(THE DATA begins)

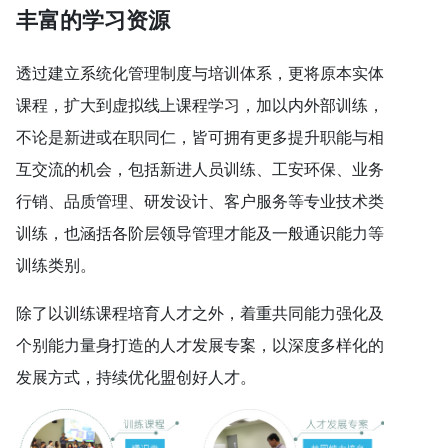
丰富的学习资源
透过建立系统化管理制度与培训体系，更将原本实体
课程，扩大到虚拟线上课程学习，加以内外部训练，
不论是新进或在职同仁，皆可拥有更多提升职能与相
互交流的机会，包括新进人员训练、工安环保、业务
行销、品质管理、研发设计、客户服务等专业技术类
训练，也涵括各阶层领导管理才能及一般通识能力等
训练类别。
除了以训练课程培育人才之外，着重共同能力强化及
个别能力量身打造的人才发展专案，以深度多样化的
发展方式，持续优化盟创好人才。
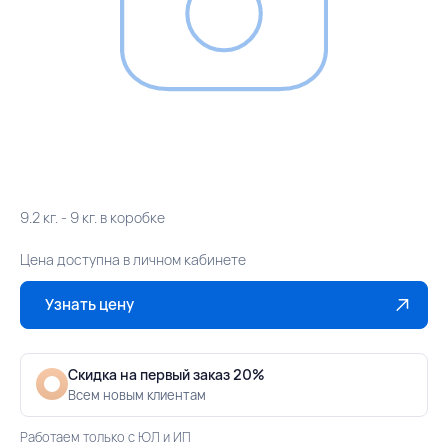
9.2 кг. - 9 кг. в коробке
Цена доступна в личном кабинете
Узнать цену
Скидка на первый заказ 20%
Всем новым клиентам
Работаем только с ЮЛ и ИП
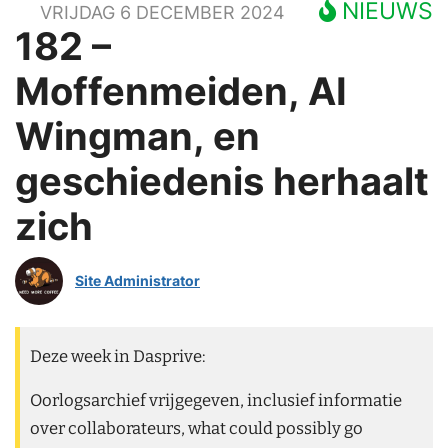
NIEUWS
VRIJDAG 6 DECEMBER 2024
182 –
Moffenmeiden, AI
Wingman, en
geschiedenis herhaalt
zich
Site Administrator
Deze week in Dasprive:
Oorlogsarchief vrijgegeven, inclusief informatie
over collaborateurs, what could possibly go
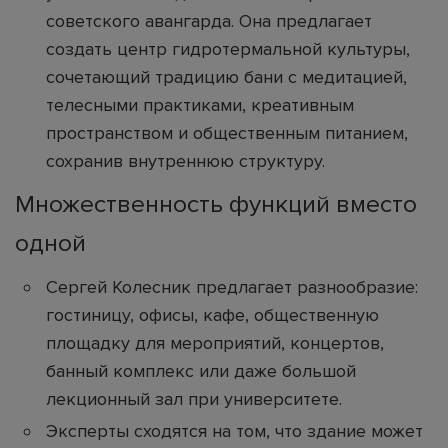
советского авангарда. Она предлагает
создать центр гидротермальной культуры,
сочетающий традицию бани с медитацией,
телесными практиками, креативным
пространством и общественным питанием,
сохранив внутреннюю структуру.
Множественность функций вместо
одной
Сергей Колесник предлагает разнообразие:
гостиницу, офисы, кафе, общественную
площадку для мероприятий, концертов,
банный комплекс или даже большой
лекционный зал при университете.
Эксперты сходятся на том, что здание может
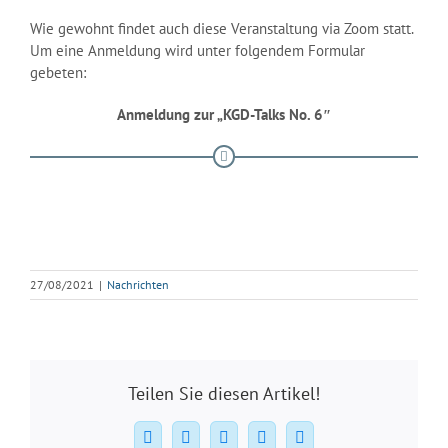
Wie gewohnt findet auch diese Veranstaltung via Zoom statt.
Um eine Anmeldung wird unter folgendem Formular
gebeten:
Anmeldung zur „KGD-Talks No. 6″
27/08/2021
|
Nachrichten
Teilen Sie diesen Artikel!
Facebook
X
WhatsApp
Pinterest
E-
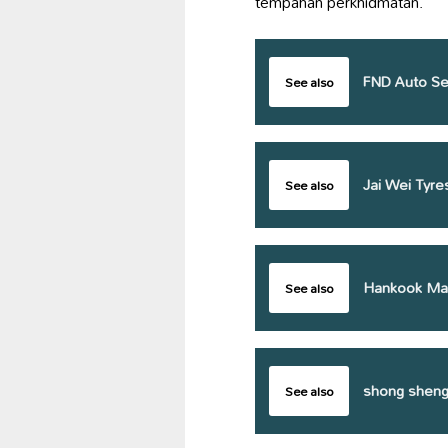
tempahan perkhidmatan.
FND Auto Se
See also
Jai Wei Tyre
See also
Hankook Mas
See also
shong sheng 
See also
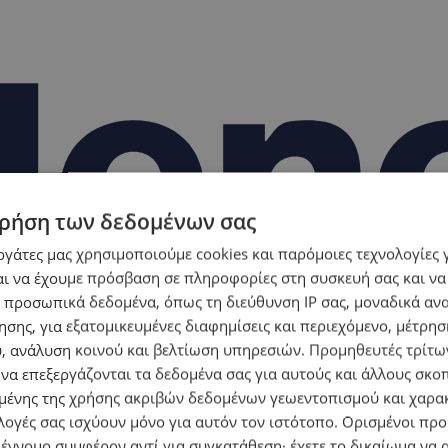
ρήση των δεδομένων σας
εργάτες μας χρησιμοποιούμε cookies και παρόμοιες τεχνολογίες 
ι να έχουμε πρόσβαση σε πληροφορίες στη συσκευή σας και να
 προσωπικά δεδομένα, όπως τη διεύθυνση IP σας, μοναδικά αν
σης, για εξατομικευμένες διαφημίσεις και περιεχόμενο, μέτρη
υ, ανάλυση κοινού και βελτίωση υπηρεσιών.
Προμηθευτές τρίτων
 να επεξεργάζονται τα δεδομένα σας για αυτούς και άλλους σκο
ένης της χρήσης ακριβών δεδομένων γεωεντοπισμού και χαρα
λογές σας ισχύουν μόνο για αυτόν τον ιστότοπο. Ορισμένοι πρ
 έννομο συμφέρον αντί για συγκατάθεση· έχετε το δικαίωμα να α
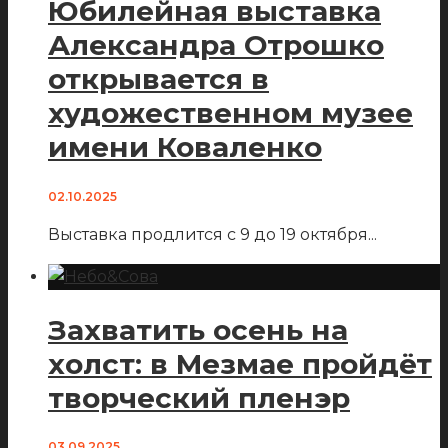
Юбилейная выставка
Александра Отрошко
открывается в
художественном музее
имени Коваленко
02.10.2025
Выставка продлится с 9 до 19 октября
...
Захватить осень на
холст: в Мезмае пройдёт
творческий пленэр
03.09.2025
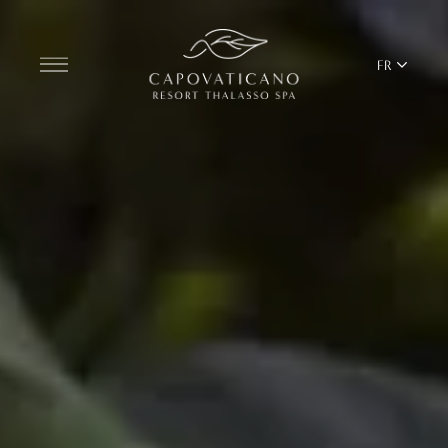
FR
Découvrir le centre de villégiature
CHAMBRES
BARS ET RESTAURANTS
THALASSO SPA ET WELLNESS
ÉQUILIBRE MÉDITERRANÉEN
YOGA ET PILATES
BEACH CLUB
TERRITOIRE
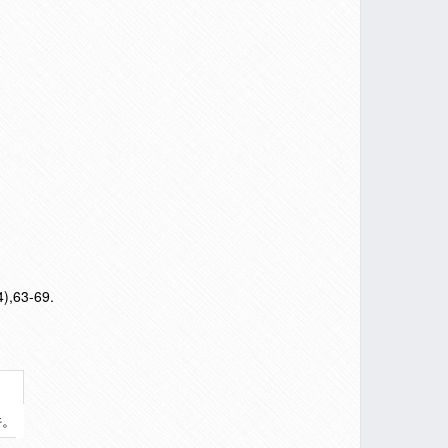
4),63-69.
件。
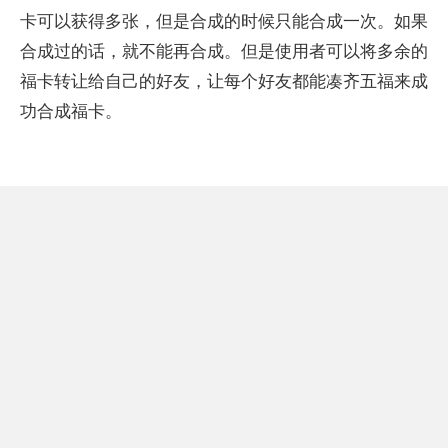
卡可以获得多张，但是合成的时候只能合成一次。如果
合成过的话，就不能再合成。但是使用者可以将多余的
福卡转让给自己的好友，让每个好友都能凑齐五福来成
功合成福卡。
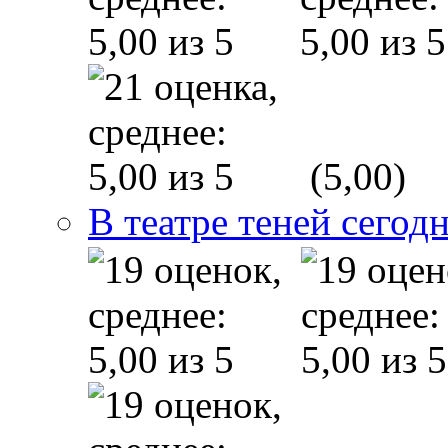
(5,00)
В театре теней сего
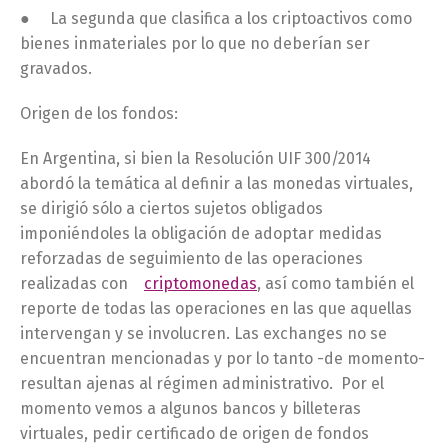
● La segunda que clasifica a los criptoactivos como
bienes inmateriales por lo que no deberían ser
gravados.
Origen de los fondos:
En Argentina, si bien la Resolución UIF 300/2014
abordó la temática al definir a las monedas virtuales,
se dirigió sólo a ciertos sujetos obligados
imponiéndoles la obligación de adoptar medidas
reforzadas de seguimiento de las operaciones
realizadas con
criptomonedas
, así como también el
reporte de todas las operaciones en las que aquellas
intervengan y se involucren. Las exchanges no se
encuentran mencionadas y por lo tanto -de momento-
resultan ajenas al régimen administrativo. Por el
momento vemos a algunos bancos y billeteras
virtuales, pedir certificado de origen de fondos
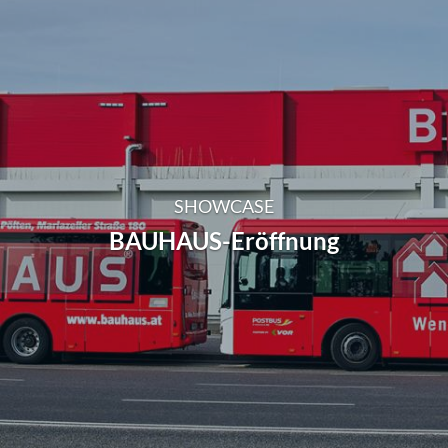
SHOWCASE
BAUHAUS-Eröffnung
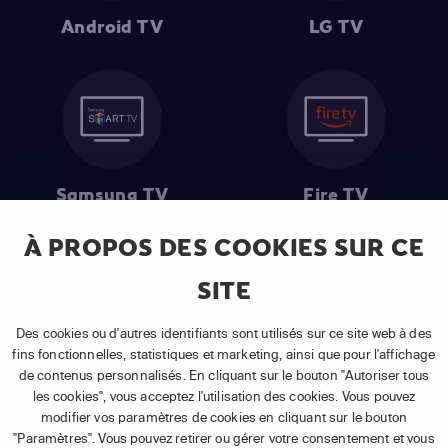
Android TV
LG TV
Samsung TV
Fire TV
À PROPOS DES COOKIES SUR CE
SITE
(1) Les 30 premiers jours sont gratuits
: Pour toute nouvelle
souscription à un abonnement APP TV Basic.
Des cookies ou d'autres identifiants sont utilisés sur ce site web à des
(2) Prix de l'abonnement
: TVA comprise, hors promotion, hors frais
fins fonctionnelles, statistiques et marketing, ainsi que pour l'affichage
uniques d'activation, hors frais de matériel et hors frais d'installation.
de contenus personnalisés. En cliquant sur le bouton "Autoriser tous
(3) Restart & Replay
:
Voir toutes les chaînes disposant de cette
les cookies", vous acceptez l'utilisation des cookies. Vous pouvez
fonctionnalité.
modifier vos paramètres de cookies en cliquant sur le bouton
"Paramètres". Vous pouvez retirer ou gérer votre consentement et vous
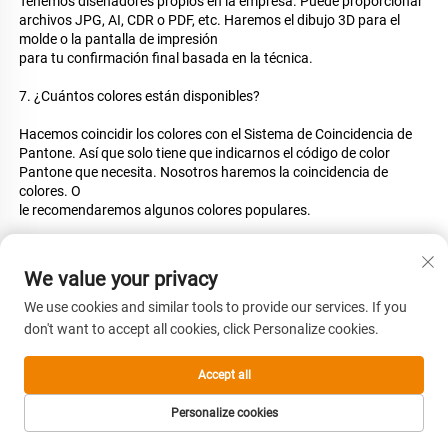
Tenemos diseñadores propios en la empresa. Puede proporcionar 
archivos JPG, AI, CDR o PDF, etc. Haremos el dibujo 3D para el 
molde o la pantalla de impresión 
para tu confirmación final basada en la técnica. 
7. ¿Cuántos colores están disponibles? 
Hacemos coincidir los colores con el Sistema de Coincidencia de 
Pantone. Así que solo tiene que indicarnos el código de color 
Pantone que necesita. Nosotros haremos la coincidencia de 
colores. O 
le recomendaremos algunos colores populares. 
8. ¿Qué tipos de certificado tiene? 
We value your privacy
FDA, LFGB, REACH, FCM 
We use cookies and similar tools to provide our services. If you
9. ¿Cuál es su plazo de pago? 
don't want to accept all cookies, click Personalize cookies.
Nuestro plazo de pago habitual es T/T 30% de depósito después 
Accept all
de firmar el pedido y 70% contra copia del B/L. También 
aceptamos L/C a la vista. 
Personalize cookies
CORREO
PÁGINA DE INICIO
PRODUCTOS
TEL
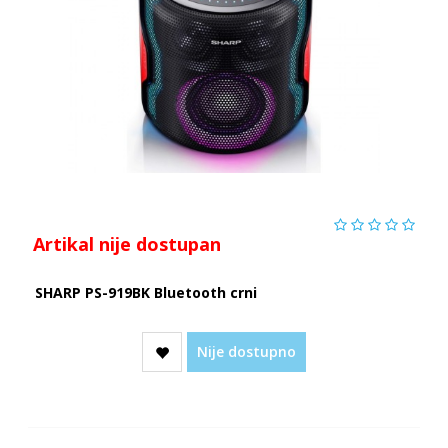
Artikal nije dostupan
SHARP PS-919BK Bluetooth crni
Nije dostupno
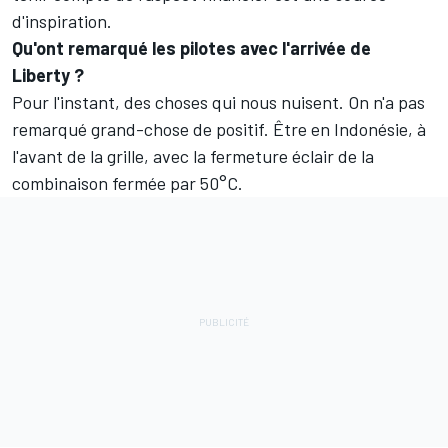
d'inspiration.
Qu'ont remarqué les pilotes avec l'arrivée de
Liberty ?
Pour l'instant, des choses qui nous nuisent. On n'a pas
remarqué grand-chose de positif. Être en Indonésie, à
l'avant de la grille, avec la fermeture éclair de la
combinaison fermée par 50°C.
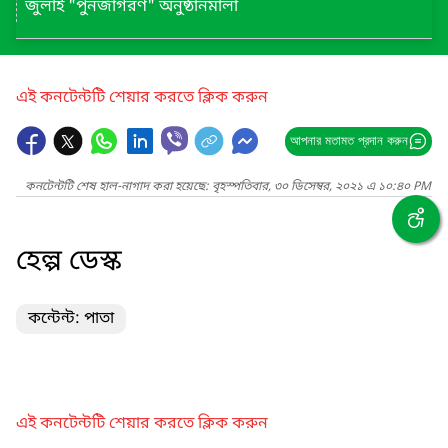
জুলাই "পুনর্জাগরণ" অনুষ্ঠানমালা
এই কনটেন্টটি শেয়ার করতে ক্লিক করুন
আপনার মতামত প্রদান করুন
কনটেন্টটি শেষ হাল-নাগাদ করা হয়েছে: বৃহস্পতিবার, ৩০ ডিসেম্বর, ২০২১ এ ১০:৪০ PM
হেল্প ডেস্ক
কন্টেন্ট: পাতা
এই কনটেন্টটি শেয়ার করতে ক্লিক করুন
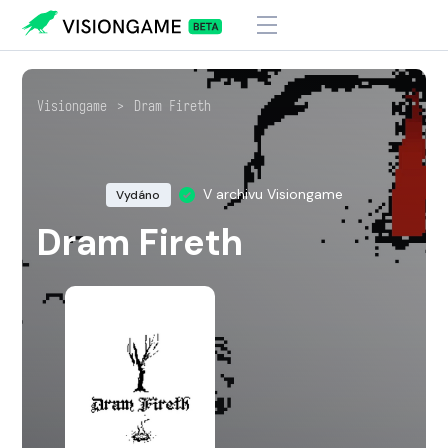
Visiongame
>
Dram Fireth
V archivu Visiongame
Vydáno
Dram Fireth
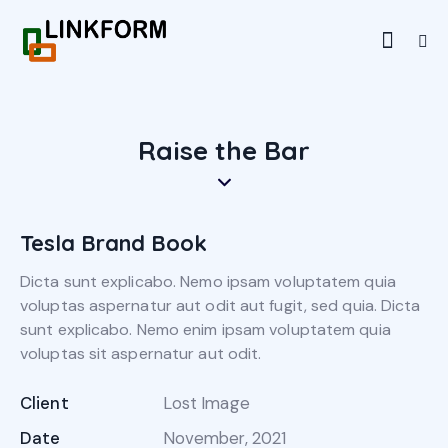
Raise the Bar
Tesla Brand Book
Dicta sunt explicabo. Nemo ipsam voluptatem quia
voluptas aspernatur aut odit aut fugit, sed quia. Dicta
sunt explicabo. Nemo enim ipsam voluptatem quia
voluptas sit aspernatur aut odit.
Client
Lost Image
Date
November, 2021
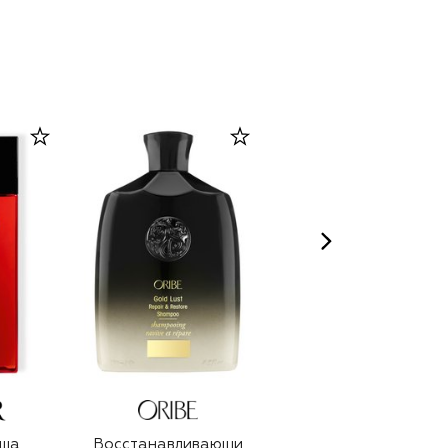
уша
Восстанавливающи
Набор Purpose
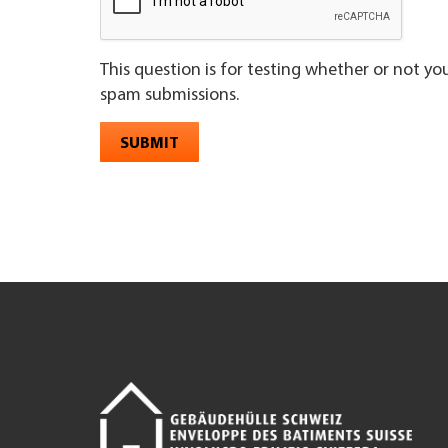
This question is for testing whether or not y
spam submissions.
SUBMIT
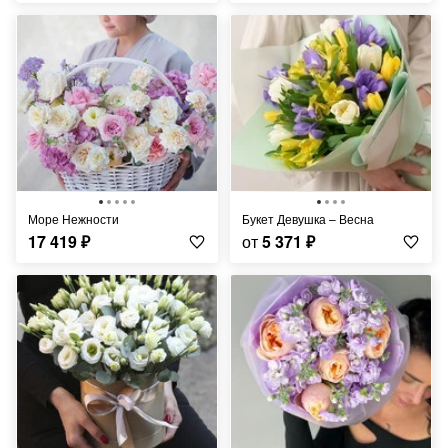
Море Нежности
Букет Девушка – Весна
17 419
₽
от
5 371
₽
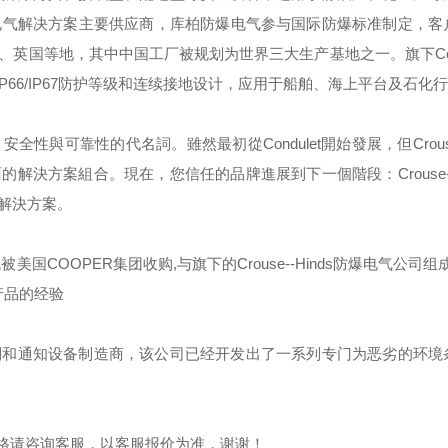
电气解决方案主要供应商，库柏防爆电气参与国际防爆标准制定，客
、英国等地，其中中国工厂被规划为世界三大生产基地之一。旗下
C
IP66/IP67
防护等级和连续接地设计，应用于船舶、海上平台及石化行
，安全性與可靠性的代名詞。雖然最初從
Condulet
開始發展，但
Crou
面的解決方案組合。現在，您信任的品牌進展到下一個階段：
Crouse
解決方案。
代被美国
COOPER
集团收购
,
与旗下的
Crouse--Hinds
防爆电气公司组成
产品的经验
制和通知设备制造商，该公司已经开发出了一系列专门为恶劣的环境
格请咨询客服，以客服报价为准，谢谢！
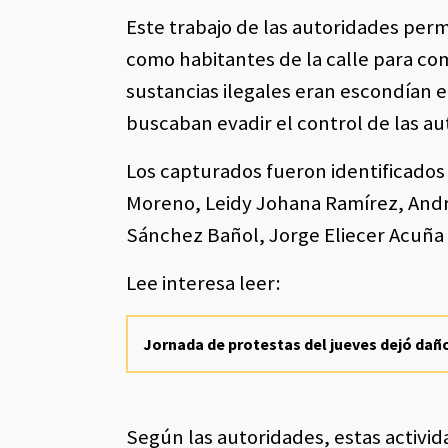
Este trabajo de las autoridades perm
como habitantes de la calle para co
sustancias ilegales eran escondían e
buscaban evadir el control de las au
Los capturados fueron identificados
Moreno, Leidy Johana Ramírez, Andr
Sánchez Bañol, Jorge Eliecer Acuña
Lee interesa leer:
Jornada de protestas del jueves dejó daño
Según las autoridades, estas activi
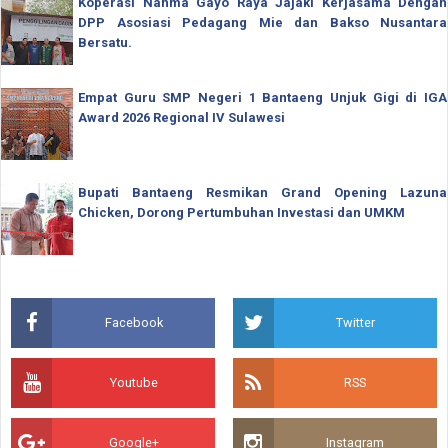
Koperasi Nahma Gayo Raya Jajaki Kerjasama Dengan
DPP Asosiasi Pedagang Mie dan Bakso Nusantara
Bersatu.
Empat Guru SMP Negeri 1 Bantaeng Unjuk Gigi di IGA
Award 2026 Regional IV Sulawesi
Bupati Bantaeng Resmikan Grand Opening Lazuna
Chicken, Dorong Pertumbuhan Investasi dan UMKM
Facebook
Twitter
Youtube
RSS
Google+
Instagram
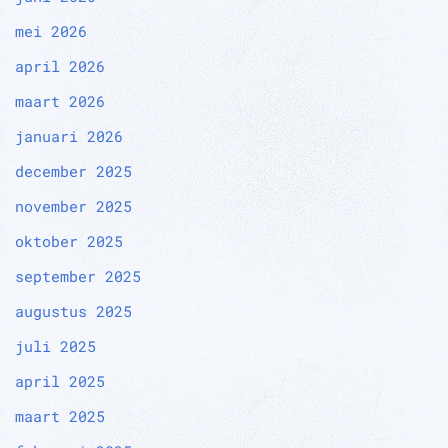
mei 2026
april 2026
maart 2026
januari 2026
december 2025
november 2025
oktober 2025
september 2025
augustus 2025
juli 2025
april 2025
maart 2025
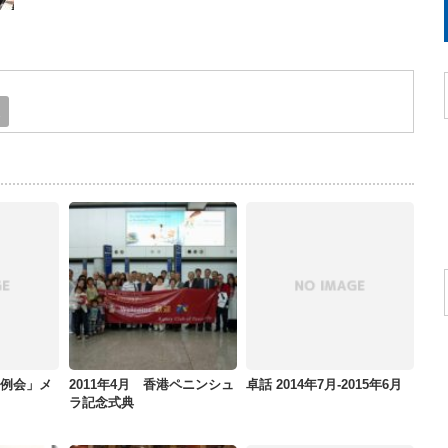
E
OM例会」メ
2011年4月 香港ペニンシュ
卓話 2014年7月-2015年6月
ラ記念式典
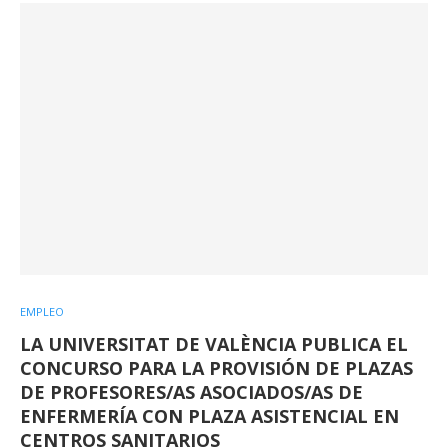
EMPLEO
LA UNIVERSITAT DE VALÈNCIA PUBLICA EL
CONCURSO PARA LA PROVISIÓN DE PLAZAS
DE PROFESORES/AS ASOCIADOS/AS DE
ENFERMERÍA CON PLAZA ASISTENCIAL EN
CENTROS SANITARIOS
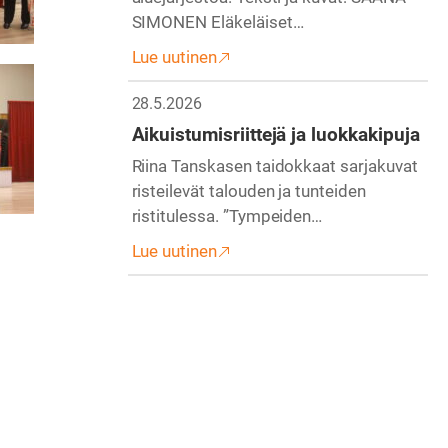
SIMONEN Eläkeläiset…
Lue uutinen
28.5.2026
Aikuistumisriittejä ja luokkakipuja
Riina Tanskasen taidokkaat sarjakuvat
risteilevät talouden ja tunteiden
ristitulessa. ”Tympeiden…
Lue uutinen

(THE DATA ends)

> [WHAT YOU ARE ASKED TO DO]:
Report every line of the records that contains the word "Bantaeng", copying each one in full.

> [PROBLEM SOLUTION]:
Empat Guru SMP Negeri 1 Bantaeng Unjuk Gigi di IGA
Bupati Bantaeng Resmikan Grand Opening Lazuna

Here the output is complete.